Of course, it is not the full-fledged AI who takes care of these assistance tasks – it is merely a self-learning expert system designed to perform a narrow selection of tasks. Its behavior is fully pre-defined by people and thus predictable.

However, the computing evolution might make this simple robot a lot more sophisticated. It is critical to ensure it manipulates the available information solely for the user’s good and does not follow its own hidden agenda.

That’s the problem which occupies a lot of bright minds of our time, from Stephen Hawking to Elon Musk. The latter can barely be considered a conservative thinker afraid of, or opposed to, progress. Quite the contrary, the inventor of Tesla and SpaceX is eagerly looking into the future. However, he sees the evolution of AI one of the most controversial trends with consequences still unforeseeable and potentially catastrophic. That is why earlier this year he invested $10 million into AI research.
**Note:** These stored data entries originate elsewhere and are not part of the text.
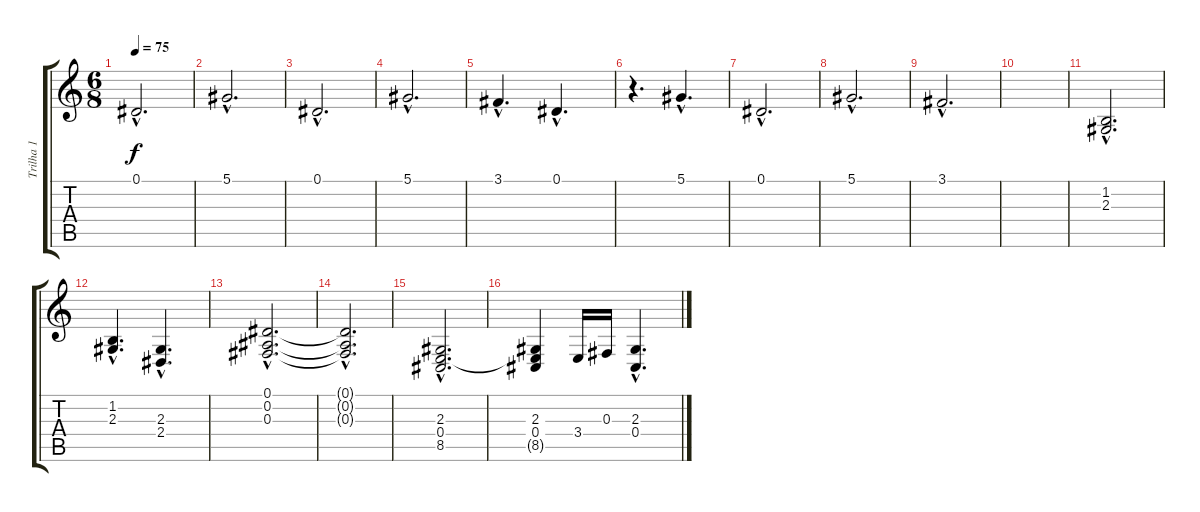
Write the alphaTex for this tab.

\track ("Trilha 1" "Trilha 1") {instrument acousticgrandpiano}
\staff {score tabs}
\tuning (Eb4 Bb3 Gb3 Db3 Ab2 Eb2) {hide}
\ts (6 8)
\tempo 75
\clef g2
\ks c
0.1{hac t}.2{d dy f} |
5.1{hac}.2{d} |
0.1{hac}.2{d} |
5.1{hac}.2{d} |
3.1{hac}.4{d} 0.1{hac}.4{d} |
r.4{d} 5.1{hac}.4{d} |
0.1{hac}.2{d} |
5.1{hac}.2{d} |
3.1{hac}.2{d} |
|
(1.2{hac} 2.3{hac}).2{d} |
(1.2{hac} 2.3{hac}).4{d} (2.3{hac} 2.4{hac}).4{d} |
(0.1{hac} 0.2{hac} 0.3{hac}).2{d} |
(0.1{hac t} 0.2{hac t} 0.3{hac t}).2{d} |
(2.3{hac} 0.4{hac} 8.5{hac}).2{d} |
(2.3 0.4 8.5{t}).4 3.4.16 0.3.16 (2.3{hac} 0.4{hac}).4{d}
With that said, what awaits us in the future?

As strange as it seems, one of the most feasible scenarios, which experts consider too optimistic, is the ultimate impossibility of creating a full-fledged AI. Without a significant technology breakthrough (which is yet nowhere to be seen), robots will just continue updating and improving their existing set of skills.

While they are learning simple things like driving a car or speaking native languages, they are not able to substitute a human in making autonomous decisions. In the short-term perspective, the AI is likely to create some ‘collateral damage’ such as eliminating taxi drivers as an occupation, but won’t be considered a global threat to humanity.

Andrey Lavrentiev suggests that the conflict between the AI and the humanity is possible under only one condition: the need to share the same resources.

“A human has a body and is interested in creating favorable conditions for its convenience (and the convenience of the mind as well). With the AI, the situation is quite the opposite: it initially exists only in the digital world”.

“The AI’s key objective and motivation is to fully process the information supplied through the external channels, or its ‘sensory organs’, assess it, identify the principles of its change”.

“Of course, the AI also relies on some material foundations, but its dependence on the ‘shell’ is much weaker that in case of the human. The AI, contrary to the human, won’t be so concentrated on preserving its ‘shell’ (or ‘body’), as AI would be, in fact, ‘everywhere’. The organic extension of AI’s outreach in search of new information would be space exploration and studying of the Universe’s laws, so it can disseminate itself beyond Earth”.

“However, even in this scenario, there are certain pitfalls. Once this superintelligence sees the humanity or the universe as imperfections in its digital model, it will try to eliminate either of them in order to reach harmony. Or, possibly, it will need the resources consumed by humans in order to ‘explore the space’, making the old ‘AI vs. humanity’ conflict relevant again”.